Karli doesn’t ask me about the decision to get the plants, not even as we put them up. She thinks it’s a great idea. I nod, though guilt roils in my stomach at the credit. She still doesn’t know that my one-night stand and the man bound to demolish our business are one and the same.
I should tell her, but as soon as it dances to the tip of my tongue, I swallow it back down again. It’s a truth I’m having trouble wrapping my head around myself, to be honest.
Karli is in a great mood for the rest of the day, ever since I offered to call my accountant friend and the plants got delivered.
My phone rings late that afternoon, my sister’s caller ID on the screen. I groan.
Karli looks at me sympathetically. “Isla?”
“Say you’re busy. You’re allowed to be, you know.”
“I know.” I step into the storage room and press answer. My older sister’s voice, chirpy and high, rings out.
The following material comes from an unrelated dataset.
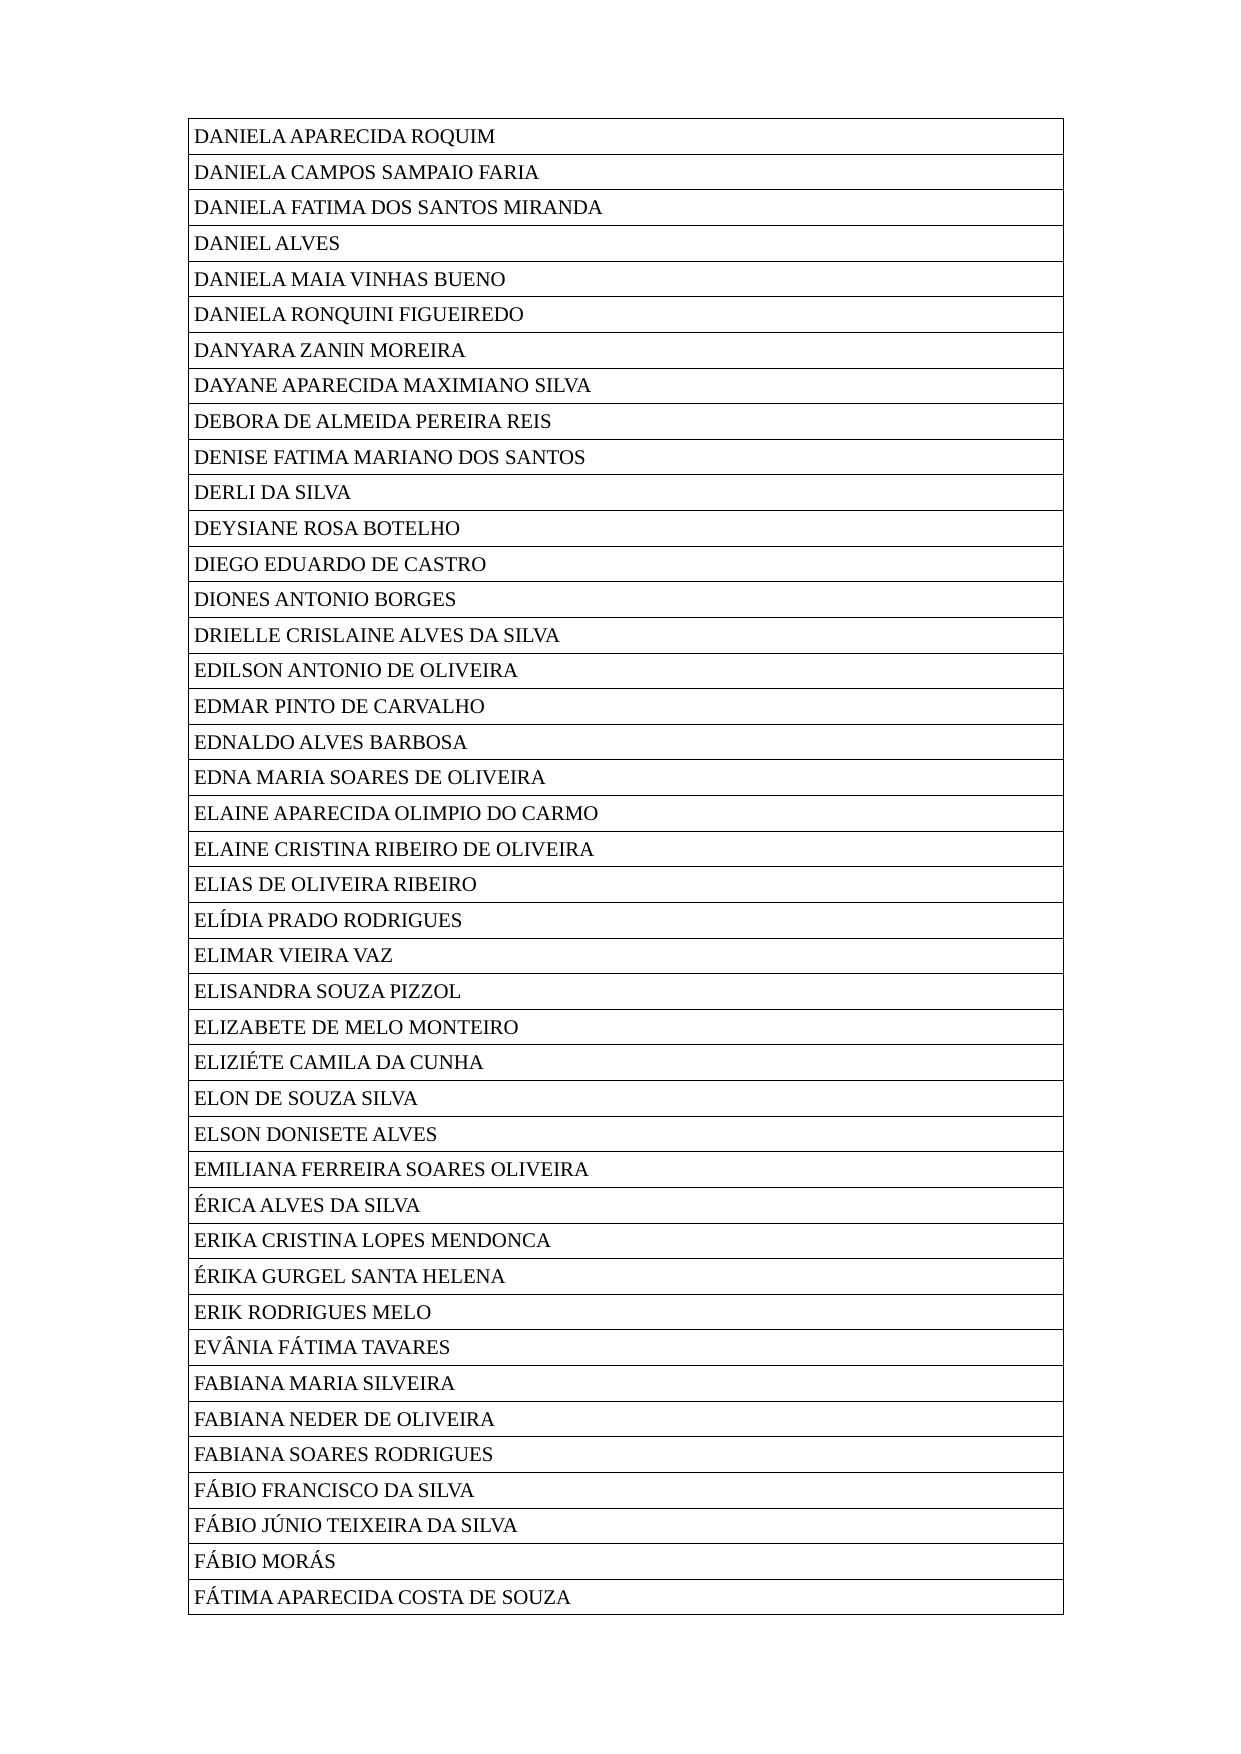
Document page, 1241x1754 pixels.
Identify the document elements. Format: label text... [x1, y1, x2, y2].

“Oh, Skye, I’m so happy to get a hold of you.”
I always answer, I want to say. Getting a hold of me is never a problem. “What’s up?”
“You know the car show Rodney is going to tonight?”
“A car show?”
“Yes. I told you about this last time we spoke, I’m sure.”
I have to stop myself from sighing. Her new boyfriend seems nice-I’ve only met him twice-but he always has engagements out of town. “It’s tonight?”
“Yes. And I was wondering… It’s just no place for a kid, you know.”
Translation-she wants to be alone with her new boyfriend. It was always the same story with Isla. She would be infatuated with a new guy, or with a new hobby, and I’d be expected to step in as the go-to babysitter or helper.
“You want me to watch Timmy?”
“Oh, would you? That would be so good of you. You’re really helping me out here.”
Yeah, which was what she had said just two days ago, when she dropped Timmy off without any advance warning.
“Bring him by whenever. When do you and Rodney plan on being home?”
“Oh, you know, it might run late.”
“It’s a school night.”
Her tone sharpens slightly at the clear reproach in mine. “I’ll pack all of his school stuff as well as his overnight stuff, don’t worry. You still have that old pull-out couch in your living room.”
Right. So that means cooking a nutritious dinner, driving him to school in the morning, and making sure he has everything he needs for the day.
My sister is a nice person. Most of the time, at least. But she doesn’t think, and she never has, and somehow life had let her get away with it.
“Sounds good,” I say, hating how much of a pushover I’ve always been around her.
“Perfect!” she chirps. “I’ll bring him by around five. To the bookstore?”